» **Task requirements**:
Copy each line below in which the string "Next" appears.
· · · · ·
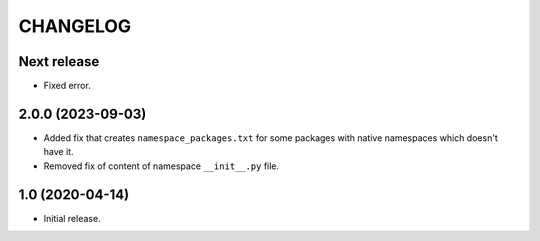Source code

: ..  Changelog format guide.
    - Before make new release of core egg you MUST add here a header for new version with name "Next release".
    - After all headers and paragraphs you MUST add only ONE empty line.
    - At the end of sentence which describes some changes SHOULD be identifier of task from our task manager.
      This identifier MUST be placed in brackets. If a hot fix has not the task identifier then you
      can use the word "HOTFIX" instead of it.
    - At the end of sentence MUST stand a point.

CHANGELOG
*********

Next release
============

- Fixed error.

2.0.0 (2023-09-03)
==================

- Added fix that creates ``namespace_packages.txt`` for some packages with
  native namespaces which doesn't have it.
- Removed fix of content of namespace ``__init__.py`` file.

1.0 (2020-04-14)
================

- Initial release.
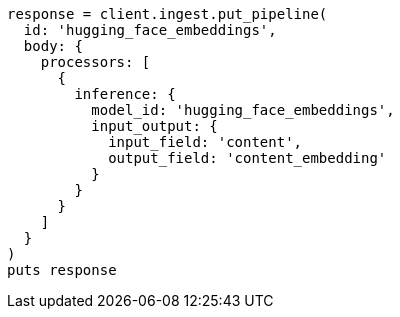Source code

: [source, ruby]
----
response = client.ingest.put_pipeline(
  id: 'hugging_face_embeddings',
  body: {
    processors: [
      {
        inference: {
          model_id: 'hugging_face_embeddings',
          input_output: {
            input_field: 'content',
            output_field: 'content_embedding'
          }
        }
      }
    ]
  }
)
puts response
----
· · · · ·
» **Answer box**:
    - Before make new release of core egg you MUST add here a header for new version with name "Next release".
Next release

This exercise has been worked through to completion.